(Source data)
=-=-=

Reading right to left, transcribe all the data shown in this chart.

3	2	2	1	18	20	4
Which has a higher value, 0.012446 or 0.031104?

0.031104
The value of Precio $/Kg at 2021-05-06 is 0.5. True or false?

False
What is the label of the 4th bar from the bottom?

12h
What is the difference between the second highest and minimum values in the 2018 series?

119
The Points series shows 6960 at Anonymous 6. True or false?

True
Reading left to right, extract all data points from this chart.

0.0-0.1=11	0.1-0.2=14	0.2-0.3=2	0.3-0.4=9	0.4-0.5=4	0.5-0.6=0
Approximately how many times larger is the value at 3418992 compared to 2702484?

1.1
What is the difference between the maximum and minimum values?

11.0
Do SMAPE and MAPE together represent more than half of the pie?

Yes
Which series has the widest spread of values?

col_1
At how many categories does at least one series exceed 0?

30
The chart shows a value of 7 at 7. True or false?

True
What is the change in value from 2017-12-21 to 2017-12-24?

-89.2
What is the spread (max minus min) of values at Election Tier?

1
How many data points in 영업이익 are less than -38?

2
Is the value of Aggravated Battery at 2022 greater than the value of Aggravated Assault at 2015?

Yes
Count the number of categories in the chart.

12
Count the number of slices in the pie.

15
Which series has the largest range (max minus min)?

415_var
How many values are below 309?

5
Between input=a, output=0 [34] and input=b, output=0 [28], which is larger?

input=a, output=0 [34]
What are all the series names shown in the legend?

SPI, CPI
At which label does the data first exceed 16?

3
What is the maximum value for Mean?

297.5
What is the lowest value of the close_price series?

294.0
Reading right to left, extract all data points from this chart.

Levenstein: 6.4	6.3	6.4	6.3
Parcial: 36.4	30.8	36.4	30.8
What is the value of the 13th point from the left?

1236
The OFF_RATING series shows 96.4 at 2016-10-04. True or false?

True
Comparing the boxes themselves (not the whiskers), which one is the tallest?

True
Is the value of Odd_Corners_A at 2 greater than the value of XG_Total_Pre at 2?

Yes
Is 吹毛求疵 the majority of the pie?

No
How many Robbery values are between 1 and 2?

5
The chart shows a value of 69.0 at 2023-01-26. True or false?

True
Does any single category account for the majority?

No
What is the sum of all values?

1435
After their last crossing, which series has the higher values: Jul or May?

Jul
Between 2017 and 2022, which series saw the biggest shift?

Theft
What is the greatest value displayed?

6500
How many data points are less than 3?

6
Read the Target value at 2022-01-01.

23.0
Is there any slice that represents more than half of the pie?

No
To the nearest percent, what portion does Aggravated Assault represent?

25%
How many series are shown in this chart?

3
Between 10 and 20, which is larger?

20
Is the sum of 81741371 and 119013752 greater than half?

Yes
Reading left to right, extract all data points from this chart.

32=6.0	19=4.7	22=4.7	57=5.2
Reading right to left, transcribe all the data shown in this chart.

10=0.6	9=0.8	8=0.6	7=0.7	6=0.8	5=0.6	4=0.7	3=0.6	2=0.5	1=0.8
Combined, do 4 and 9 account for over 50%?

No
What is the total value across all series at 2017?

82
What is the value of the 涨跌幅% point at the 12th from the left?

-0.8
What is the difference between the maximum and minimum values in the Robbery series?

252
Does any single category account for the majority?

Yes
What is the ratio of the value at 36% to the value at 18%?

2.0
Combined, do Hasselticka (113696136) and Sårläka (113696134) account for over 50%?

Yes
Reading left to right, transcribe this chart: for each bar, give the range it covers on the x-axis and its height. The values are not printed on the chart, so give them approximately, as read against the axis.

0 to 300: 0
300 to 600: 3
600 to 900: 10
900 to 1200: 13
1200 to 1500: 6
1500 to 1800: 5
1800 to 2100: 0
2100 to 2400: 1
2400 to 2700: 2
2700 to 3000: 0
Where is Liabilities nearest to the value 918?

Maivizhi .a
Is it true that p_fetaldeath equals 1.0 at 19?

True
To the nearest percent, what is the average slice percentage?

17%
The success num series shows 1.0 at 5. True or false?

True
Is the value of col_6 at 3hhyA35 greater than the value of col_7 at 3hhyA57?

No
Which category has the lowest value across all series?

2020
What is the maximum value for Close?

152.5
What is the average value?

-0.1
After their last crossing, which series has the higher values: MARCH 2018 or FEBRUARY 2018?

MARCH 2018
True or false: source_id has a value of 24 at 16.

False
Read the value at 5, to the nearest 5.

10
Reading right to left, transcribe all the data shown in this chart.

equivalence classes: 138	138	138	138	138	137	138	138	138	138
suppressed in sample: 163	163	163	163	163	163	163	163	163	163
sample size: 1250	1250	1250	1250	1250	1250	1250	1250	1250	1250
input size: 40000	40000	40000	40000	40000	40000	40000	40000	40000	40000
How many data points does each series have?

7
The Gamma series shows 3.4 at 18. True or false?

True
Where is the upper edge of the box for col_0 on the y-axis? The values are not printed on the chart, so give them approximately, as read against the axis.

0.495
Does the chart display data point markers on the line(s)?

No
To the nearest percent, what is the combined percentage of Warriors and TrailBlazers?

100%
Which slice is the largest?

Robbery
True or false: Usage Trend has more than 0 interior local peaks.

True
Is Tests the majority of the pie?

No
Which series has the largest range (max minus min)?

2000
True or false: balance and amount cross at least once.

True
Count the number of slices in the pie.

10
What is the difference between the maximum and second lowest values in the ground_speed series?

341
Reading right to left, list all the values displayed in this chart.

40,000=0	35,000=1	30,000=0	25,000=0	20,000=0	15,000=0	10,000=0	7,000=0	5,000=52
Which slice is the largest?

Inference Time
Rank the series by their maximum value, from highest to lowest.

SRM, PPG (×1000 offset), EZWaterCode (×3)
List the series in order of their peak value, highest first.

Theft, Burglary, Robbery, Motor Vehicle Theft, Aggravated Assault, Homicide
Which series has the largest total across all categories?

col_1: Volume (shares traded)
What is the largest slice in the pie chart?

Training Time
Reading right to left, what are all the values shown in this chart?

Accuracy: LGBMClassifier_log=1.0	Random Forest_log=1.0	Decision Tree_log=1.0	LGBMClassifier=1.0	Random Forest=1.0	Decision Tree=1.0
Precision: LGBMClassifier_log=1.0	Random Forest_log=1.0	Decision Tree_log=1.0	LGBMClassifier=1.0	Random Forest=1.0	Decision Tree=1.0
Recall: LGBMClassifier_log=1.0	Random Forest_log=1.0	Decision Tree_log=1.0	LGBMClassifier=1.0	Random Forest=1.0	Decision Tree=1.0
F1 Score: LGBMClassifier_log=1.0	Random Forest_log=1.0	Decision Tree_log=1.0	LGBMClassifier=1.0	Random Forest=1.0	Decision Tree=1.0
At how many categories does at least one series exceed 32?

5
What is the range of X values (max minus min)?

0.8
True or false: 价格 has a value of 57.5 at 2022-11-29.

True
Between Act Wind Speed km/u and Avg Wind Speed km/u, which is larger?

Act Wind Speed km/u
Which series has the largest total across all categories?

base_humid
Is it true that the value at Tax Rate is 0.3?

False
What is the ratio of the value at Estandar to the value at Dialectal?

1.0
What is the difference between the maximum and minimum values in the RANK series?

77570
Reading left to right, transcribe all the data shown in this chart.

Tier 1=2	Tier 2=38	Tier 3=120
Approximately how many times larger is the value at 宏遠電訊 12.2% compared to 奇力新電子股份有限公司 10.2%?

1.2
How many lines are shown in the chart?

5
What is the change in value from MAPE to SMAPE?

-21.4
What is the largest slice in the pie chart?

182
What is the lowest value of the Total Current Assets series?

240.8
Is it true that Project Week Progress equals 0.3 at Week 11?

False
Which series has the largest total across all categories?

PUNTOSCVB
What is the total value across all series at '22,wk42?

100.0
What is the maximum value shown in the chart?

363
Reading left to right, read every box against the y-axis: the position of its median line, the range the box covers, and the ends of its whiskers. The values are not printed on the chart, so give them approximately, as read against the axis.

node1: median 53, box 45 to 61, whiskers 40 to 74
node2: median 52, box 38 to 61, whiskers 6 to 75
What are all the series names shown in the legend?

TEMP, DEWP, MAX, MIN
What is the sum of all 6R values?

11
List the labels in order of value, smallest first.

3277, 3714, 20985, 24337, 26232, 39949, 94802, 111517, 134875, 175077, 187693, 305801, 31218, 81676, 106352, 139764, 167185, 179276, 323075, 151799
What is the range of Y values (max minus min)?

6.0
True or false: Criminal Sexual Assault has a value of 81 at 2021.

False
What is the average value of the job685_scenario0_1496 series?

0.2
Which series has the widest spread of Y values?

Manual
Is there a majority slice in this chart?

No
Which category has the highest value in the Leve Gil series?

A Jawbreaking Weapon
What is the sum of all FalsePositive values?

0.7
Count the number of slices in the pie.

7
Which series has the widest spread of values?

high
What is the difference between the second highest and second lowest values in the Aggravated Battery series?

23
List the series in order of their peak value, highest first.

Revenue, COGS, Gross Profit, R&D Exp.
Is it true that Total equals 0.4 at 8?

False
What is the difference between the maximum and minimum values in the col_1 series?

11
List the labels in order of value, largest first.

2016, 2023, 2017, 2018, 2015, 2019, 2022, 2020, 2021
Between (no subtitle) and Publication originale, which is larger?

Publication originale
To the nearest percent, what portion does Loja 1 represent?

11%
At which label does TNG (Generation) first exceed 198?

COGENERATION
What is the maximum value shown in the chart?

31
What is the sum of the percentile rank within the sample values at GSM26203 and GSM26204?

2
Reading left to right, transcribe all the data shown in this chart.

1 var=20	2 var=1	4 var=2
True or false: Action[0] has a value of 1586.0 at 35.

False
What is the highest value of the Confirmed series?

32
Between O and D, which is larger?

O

=-=-=

## The problem
Gather every line in the listing that contains the string "median", treating uppercase and lowercase letters as distinct.

## Response
Reading left to right, read every box against the y-axis: the position of its median line, the range the box covers, and the ends of its whiskers. The values are not printed on the chart, so give them approximately, as read against the axis.
node1: median 53, box 45 to 61, whiskers 40 to 74
node2: median 52, box 38 to 61, whiskers 6 to 75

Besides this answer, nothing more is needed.